Ils téléphonaient des camps le matin pour nous dire à combien de morts nous devions nous attendre. Nous étions aussi un cimetière et devions nous occuper de l'enterrement de ces malheureux Juifs. Ils n'ont pas été assassinés, fusillés ou gazés ; ils étaient « seulement » morts de faim ou décédés d'une maladie, souvent ils étaient aussi traités trop brutalement. Nous en avons vu les marques.

L'établissement médical du cimetière de la rue Lotnicza a fonctionné jusqu'à la fin de 1944. Très probablement, pendant les opérations militaires, les bâtiments du cimetière – la chapelle et le bâtiment de l'administration du cimetière – ont été détruits (bien que le toit de la chapelle n'ait été que partiellement détruit, il n'a été démoli qu'après la guerre).

Dans la dernière période juste avant la libération, l'armée a préparé un endroit pour des enterrements de masse dans le cimetière.

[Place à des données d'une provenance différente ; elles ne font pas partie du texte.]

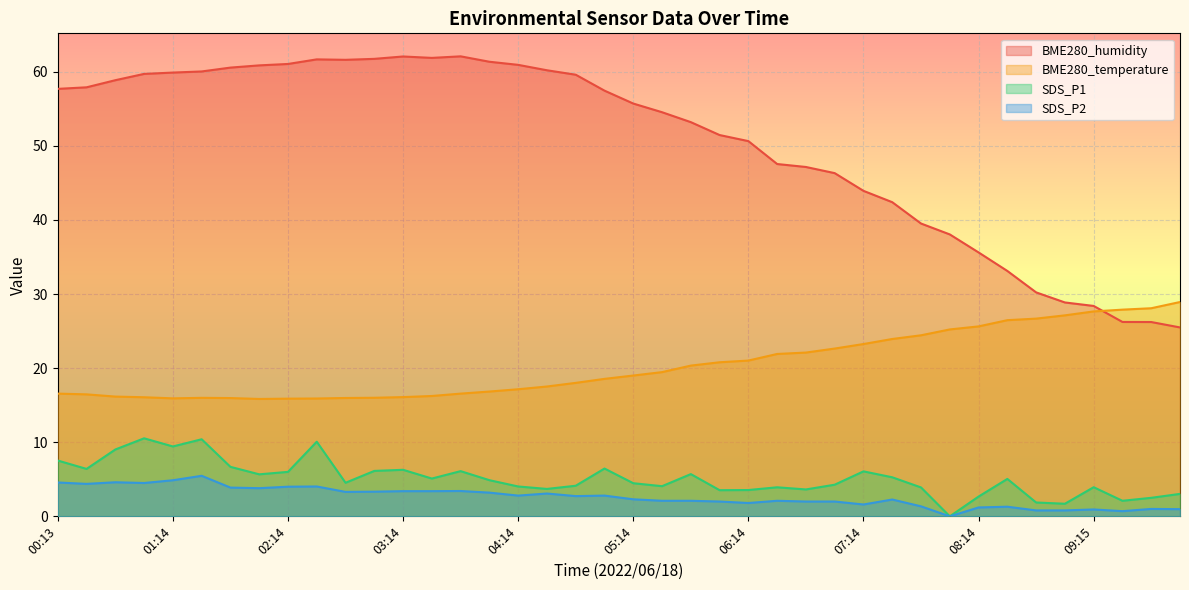

What is the difference between the maximum and minimum values in the SDS_P2 series?

5.5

Cela a été accepté par les autorités financières, qui ont agi en tant que propriétaire après l'expropriation de cette propriété.

Dans la période d'après-guerre, le cimetière juif a eu beaucoup de chance quand même – il n'a pas été rasé au sol, comme cela a été fait avec les cimetières adjacents. Il a été utilisé par la communauté en pleine renaissance dès 1945.

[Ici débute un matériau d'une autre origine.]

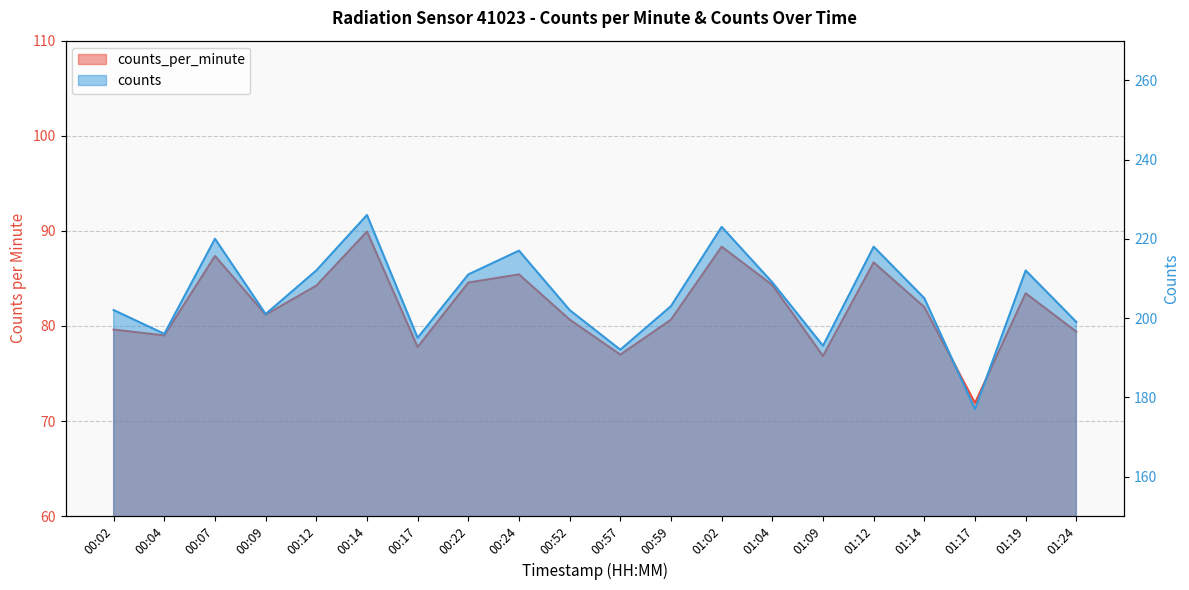

What is the total value across all series at 00:22?

295.6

Cependant, les nouvelles tombes ont détruit l'aménagement antérieur, car elles ont été placées dans la partie avant du cimetière. Certaines des nouvelles pierres tombales ont été fabriquées à partir de fragments d'anciennes pierres tombales démantelées – le manque de matériaux de l'époque communiste a laissé une marque importante sur le cimetière. Les pierres tombales apparues après la Seconde Guerre mondiale commémoraient très souvent – outre le défunt – sa famille décédée pendant l'Holocauste.

Le temps de la guerre et les années de communisme ont gravement dévasté le cimetière. La Communauté juive renaissante dans les années 1990 a commencé un long et fastidieux processus de rénovation du cimetière, qui se poursuit à ce jour.